*TASK ITEM:* If an entry includes an image, drop the image and copy the rest verbatim.

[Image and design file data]
◇ ◇ ◇ ◇ ◇
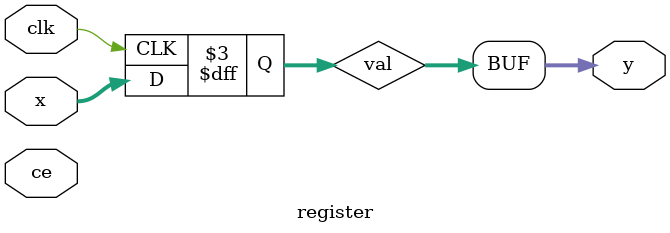
<source format=v>
`timescale 1ns / 1ps


module register #
(
parameter N = 4
)
(
input clk,
input [N-1:0] x,
input ce,
output [N-1:0] y
);

reg [N-1:0] val = 0;

always @(posedge clk)
begin
    val <= x;
end

assign y = val;

endmodule


</source>
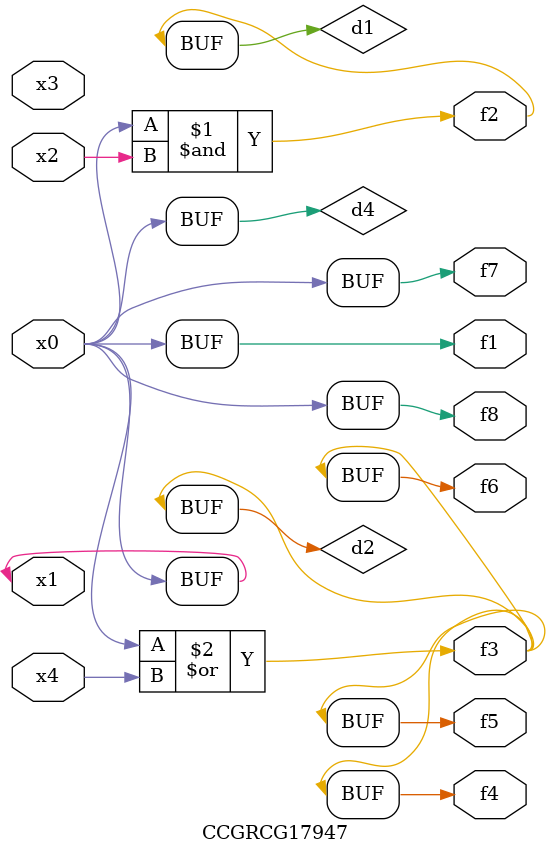
<source format=v>
module CCGRCG17947(
	input x0, x1, x2, x3, x4,
	output f1, f2, f3, f4, f5, f6, f7, f8
);

	wire d1, d2, d3, d4;

	and (d1, x0, x2);
	or (d2, x0, x4);
	nand (d3, x0, x2);
	buf (d4, x0, x1);
	assign f1 = d4;
	assign f2 = d1;
	assign f3 = d2;
	assign f4 = d2;
	assign f5 = d2;
	assign f6 = d2;
	assign f7 = d4;
	assign f8 = d4;
endmodule

</source>
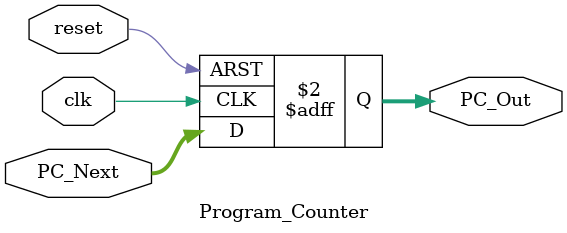
<source format=v>
module Program_Counter(clk, reset, PC_Next, PC_Out);
	input clk, reset;
	input [31:0] PC_Next;
	output reg [31:0] PC_Out;
	
	always@(posedge clk or posedge reset) begin
		if(reset) begin
			PC_Out <= 32'h0000000;
		end else begin
			PC_Out <= PC_Next;
		end
	end
endmodule
</source>
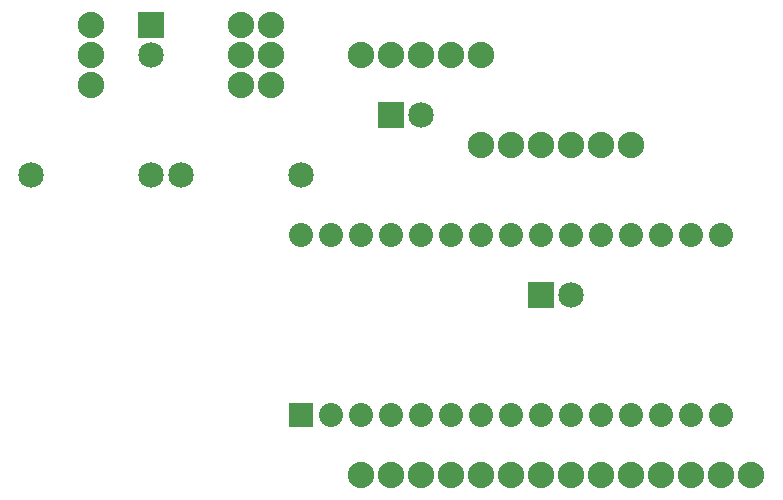
<source format=gts>
G04 MADE WITH FRITZING*
G04 WWW.FRITZING.ORG*
G04 DOUBLE SIDED*
G04 HOLES PLATED*
G04 CONTOUR ON CENTER OF CONTOUR VECTOR*
%ASAXBY*%
%FSLAX23Y23*%
%MOIN*%
%OFA0B0*%
%SFA1.0B1.0*%
%ADD10C,0.085000*%
%ADD11C,0.088000*%
%ADD12C,0.080000*%
%ADD13R,0.085000X0.085000*%
%ADD14R,0.080000X0.079972*%
%LNMASK1*%
G90*
G70*
G54D10*
X1790Y869D03*
X1890Y869D03*
G54D11*
X790Y1569D03*
X790Y1669D03*
X790Y1769D03*
X890Y1569D03*
X890Y1669D03*
X890Y1769D03*
X1590Y1369D03*
X1690Y1369D03*
X1790Y1369D03*
X1890Y1369D03*
X1990Y1369D03*
X2090Y1369D03*
X290Y1569D03*
X290Y1669D03*
X290Y1769D03*
G54D12*
X990Y469D03*
X1090Y469D03*
X1190Y469D03*
X1290Y469D03*
X1390Y469D03*
X1490Y469D03*
X1590Y469D03*
X1690Y469D03*
X1790Y469D03*
X1890Y469D03*
X1990Y469D03*
X2090Y469D03*
X2190Y469D03*
X2290Y469D03*
X2390Y469D03*
X990Y1069D03*
X1090Y1069D03*
X1190Y1069D03*
X1290Y1069D03*
X1390Y1069D03*
X1490Y1069D03*
X1590Y1069D03*
X1690Y1069D03*
X1790Y1069D03*
X1890Y1069D03*
X1990Y1069D03*
X2090Y1069D03*
X2190Y1069D03*
X2290Y1069D03*
X2390Y1069D03*
G54D10*
X90Y1269D03*
X490Y1269D03*
X590Y1269D03*
X990Y1269D03*
G54D11*
X1190Y269D03*
X1290Y269D03*
X1390Y269D03*
X1490Y269D03*
X1590Y269D03*
X1690Y269D03*
X1790Y269D03*
X1890Y269D03*
X1990Y269D03*
X2090Y269D03*
X2190Y269D03*
X2290Y269D03*
X2390Y269D03*
X2490Y269D03*
G54D10*
X1290Y1469D03*
X1390Y1469D03*
G54D11*
X1190Y1669D03*
X1290Y1669D03*
X1390Y1669D03*
X1490Y1669D03*
X1590Y1669D03*
G54D10*
X490Y1769D03*
X490Y1669D03*
G54D13*
X1790Y869D03*
G54D14*
X990Y469D03*
G54D13*
X1290Y1469D03*
X490Y1769D03*
G04 End of Mask1*
M02*
</source>
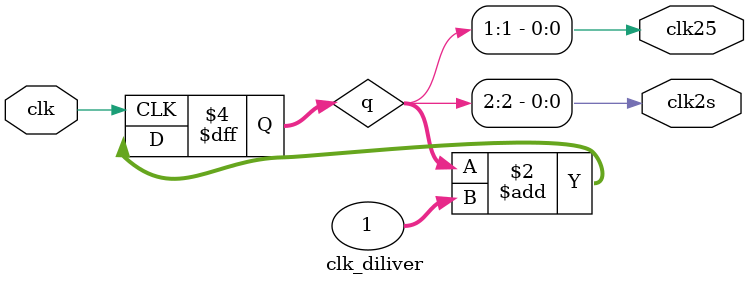
<source format=v>
`timescale 1ns / 1ps


module clk_diliver(
    input clk,
   output clk25,
   output clk2s
);
 
reg [31:0] q = 0;

always @(posedge clk)
  q <= q + 1;
 assign clk25 = q[1];
 assign clk2s = q[2];

endmodule

 
</source>
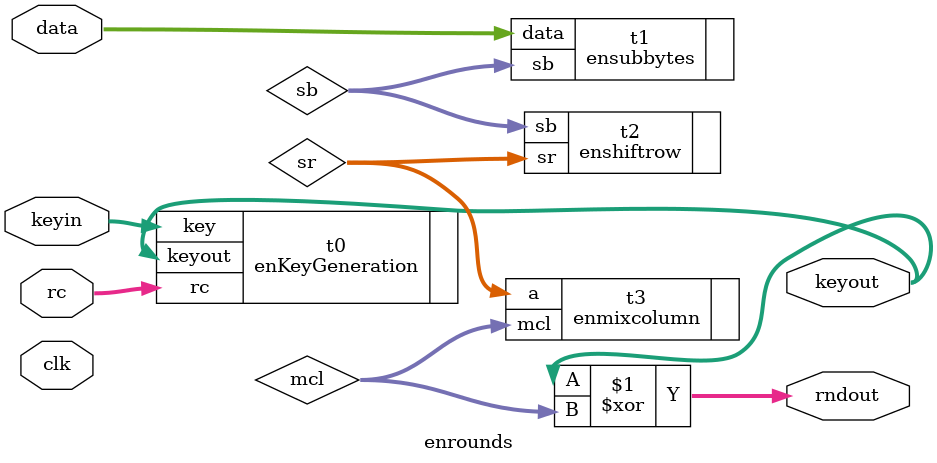
<source format=v>
`timescale 1ns / 1ps





module enrounds(
    input           clk,
    input [3:0]     rc,
    input [127:0]   data,
    input [127:0]   keyin,
    output [127:0]  keyout,
    output [127:0]  rndout
);


wire [127:0] sb, sr, mcl;

enKeyGeneration t0 (
    .rc(rc), 
    .key(keyin), 
    .keyout(keyout)
);

ensubbytes t1(
    .data(data), 
    .sb(sb)
);

enshiftrow t2(
    .sb(sb), 
    .sr(sr)
);

enmixcolumn t3(
    .a(sr), 
    .mcl(mcl)
);

//adding round key to output of mixcolumn module 
assign rndout = keyout ^ mcl;

endmodule
</source>
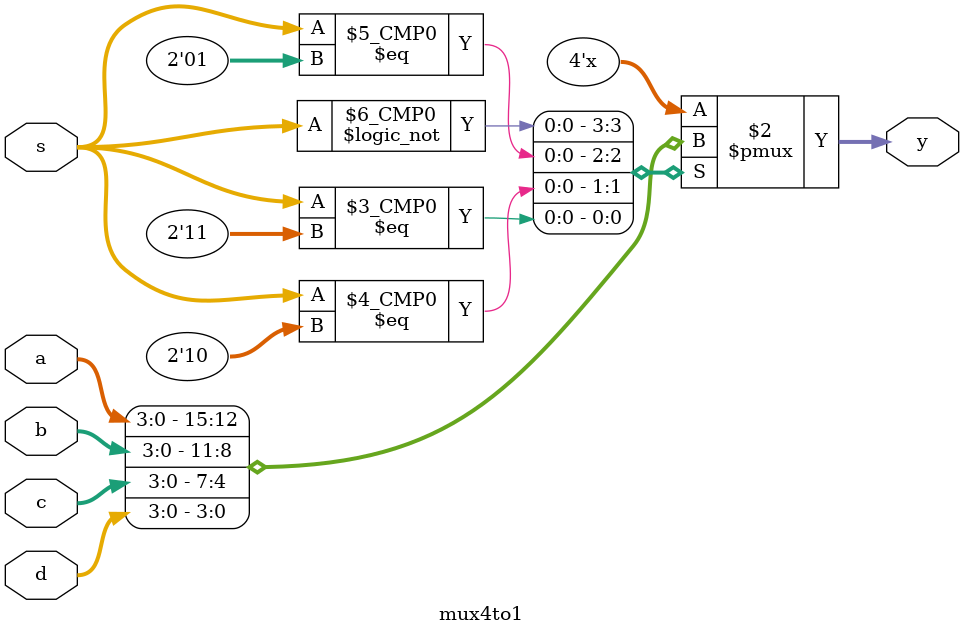
<source format=v>
module mux4to1(y,a,b,c,d,s);
input [3:0] a,b,c,d;
input [1:0] s;
output reg [3:0] y;
always @(a,b,c,d,s) 
begin
case(s)
2'b00: y=a;
2'b01: y=b;
2'b10: y=c;
2'b11: y=d;
default:y=4'bxxxx;
endcase;
end
endmodule
</source>
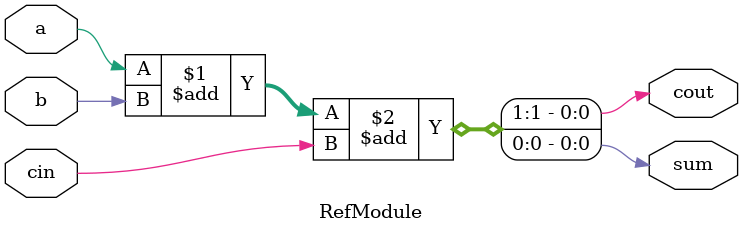
<source format=sv>

module RefModule (
  input a,
  input b,
  input cin,
  output cout,
  output sum
);

  assign {cout, sum} = a+b+cin;

endmodule


</source>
◇ ◇ ◇ ◇ ◇
*WRITTEN REPLY:*
<source format=v>
`timescale 1ns / 1ps


module register #
(
parameter N = 4
)
(
input clk,
input [N-1:0] x,
input ce,
output [N-1:0] y
);

reg [N-1:0] val = 0;

always @(posedge clk)
begin
    val <= x;
end

assign y = val;

endmodule


</source>
<source format=v>
module CCGRCG17947(
	input x0, x1, x2, x3, x4,
	output f1, f2, f3, f4, f5, f6, f7, f8
);

	wire d1, d2, d3, d4;

	and (d1, x0, x2);
	or (d2, x0, x4);
	nand (d3, x0, x2);
	buf (d4, x0, x1);
	assign f1 = d4;
	assign f2 = d1;
	assign f3 = d2;
	assign f4 = d2;
	assign f5 = d2;
	assign f6 = d2;
	assign f7 = d4;
	assign f8 = d4;
endmodule

</source>
<source format=v>
module Program_Counter(clk, reset, PC_Next, PC_Out);
	input clk, reset;
	input [31:0] PC_Next;
	output reg [31:0] PC_Out;
	
	always@(posedge clk or posedge reset) begin
		if(reset) begin
			PC_Out <= 32'h0000000;
		end else begin
			PC_Out <= PC_Next;
		end
	end
endmodule
</source>
<source format=gts>
G04 MADE WITH FRITZING*
G04 WWW.FRITZING.ORG*
G04 DOUBLE SIDED*
G04 HOLES PLATED*
G04 CONTOUR ON CENTER OF CONTOUR VECTOR*
%ASAXBY*%
%FSLAX23Y23*%
%MOIN*%
%OFA0B0*%
%SFA1.0B1.0*%
%ADD10C,0.085000*%
%ADD11C,0.088000*%
%ADD12C,0.080000*%
%ADD13R,0.085000X0.085000*%
%ADD14R,0.080000X0.079972*%
%LNMASK1*%
G90*
G70*
G54D10*
X1790Y869D03*
X1890Y869D03*
G54D11*
X790Y1569D03*
X790Y1669D03*
X790Y1769D03*
X890Y1569D03*
X890Y1669D03*
X890Y1769D03*
X1590Y1369D03*
X1690Y1369D03*
X1790Y1369D03*
X1890Y1369D03*
X1990Y1369D03*
X2090Y1369D03*
X290Y1569D03*
X290Y1669D03*
X290Y1769D03*
G54D12*
X990Y469D03*
X1090Y469D03*
X1190Y469D03*
X1290Y469D03*
X1390Y469D03*
X1490Y469D03*
X1590Y469D03*
X1690Y469D03*
X1790Y469D03*
X1890Y469D03*
X1990Y469D03*
X2090Y469D03*
X2190Y469D03*
X2290Y469D03*
X2390Y469D03*
X990Y1069D03*
X1090Y1069D03*
X1190Y1069D03*
X1290Y1069D03*
X1390Y1069D03*
X1490Y1069D03*
X1590Y1069D03*
X1690Y1069D03*
X1790Y1069D03*
X1890Y1069D03*
X1990Y1069D03*
X2090Y1069D03*
X2190Y1069D03*
X2290Y1069D03*
X2390Y1069D03*
G54D10*
X90Y1269D03*
X490Y1269D03*
X590Y1269D03*
X990Y1269D03*
G54D11*
X1190Y269D03*
X1290Y269D03*
X1390Y269D03*
X1490Y269D03*
X1590Y269D03*
X1690Y269D03*
X1790Y269D03*
X1890Y269D03*
X1990Y269D03*
X2090Y269D03*
X2190Y269D03*
X2290Y269D03*
X2390Y269D03*
X2490Y269D03*
G54D10*
X1290Y1469D03*
X1390Y1469D03*
G54D11*
X1190Y1669D03*
X1290Y1669D03*
X1390Y1669D03*
X1490Y1669D03*
X1590Y1669D03*
G54D10*
X490Y1769D03*
X490Y1669D03*
G54D13*
X1790Y869D03*
G54D14*
X990Y469D03*
G54D13*
X1290Y1469D03*
X490Y1769D03*
G04 End of Mask1*
M02*
</source>
<source format=v>
`timescale 1ns / 1ps


module clk_diliver(
    input clk,
   output clk25,
   output clk2s
);
 
reg [31:0] q = 0;

always @(posedge clk)
  q <= q + 1;
 assign clk25 = q[1];
 assign clk2s = q[2];

endmodule

 
</source>
<source format=v>
`timescale 1ns / 1ps





module enrounds(
    input           clk,
    input [3:0]     rc,
    input [127:0]   data,
    input [127:0]   keyin,
    output [127:0]  keyout,
    output [127:0]  rndout
);


wire [127:0] sb, sr, mcl;

enKeyGeneration t0 (
    .rc(rc), 
    .key(keyin), 
    .keyout(keyout)
);

ensubbytes t1(
    .data(data), 
    .sb(sb)
);

enshiftrow t2(
    .sb(sb), 
    .sr(sr)
);

enmixcolumn t3(
    .a(sr), 
    .mcl(mcl)
);

//adding round key to output of mixcolumn module 
assign rndout = keyout ^ mcl;

endmodule
</source>
<source format=v>
module mux4to1(y,a,b,c,d,s);
input [3:0] a,b,c,d;
input [1:0] s;
output reg [3:0] y;
always @(a,b,c,d,s) 
begin
case(s)
2'b00: y=a;
2'b01: y=b;
2'b10: y=c;
2'b11: y=d;
default:y=4'bxxxx;
endcase;
end
endmodule
</source>
<source format=sv>

module RefModule (
  input a,
  input b,
  input cin,
  output cout,
  output sum
);

  assign {cout, sum} = a+b+cin;

endmodule


</source>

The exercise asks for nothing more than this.